> _Problem requirements_
Transcribe exactly the line that contains "left ankle: (75, 211)" and every line after it through the end of the records, with nothing else.

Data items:
*** Begin section ***

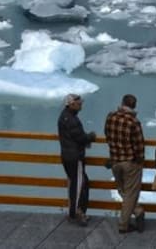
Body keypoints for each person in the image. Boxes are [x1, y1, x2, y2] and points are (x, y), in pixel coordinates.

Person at [104, 93, 146, 233]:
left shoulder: (111, 117)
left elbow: (107, 135)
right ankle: (124, 225)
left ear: (122, 103)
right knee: (130, 193)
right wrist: (140, 161)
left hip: (115, 160)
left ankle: (138, 211)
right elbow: (139, 145)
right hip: (130, 162)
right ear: (134, 106)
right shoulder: (133, 122)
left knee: (122, 190)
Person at [57, 92, 95, 226]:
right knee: (79, 185)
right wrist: (90, 137)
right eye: (79, 103)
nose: (81, 105)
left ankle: (75, 211)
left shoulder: (65, 116)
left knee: (77, 183)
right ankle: (77, 212)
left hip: (67, 155)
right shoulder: (71, 120)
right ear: (71, 104)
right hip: (75, 157)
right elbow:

*** End section ***

> _Response to this exercise_
left ankle: (75, 211)
left shoulder: (65, 116)
left knee: (77, 183)
right ankle: (77, 212)
left hip: (67, 155)
right shoulder: (71, 120)
right ear: (71, 104)
right hip: (75, 157)
right elbow:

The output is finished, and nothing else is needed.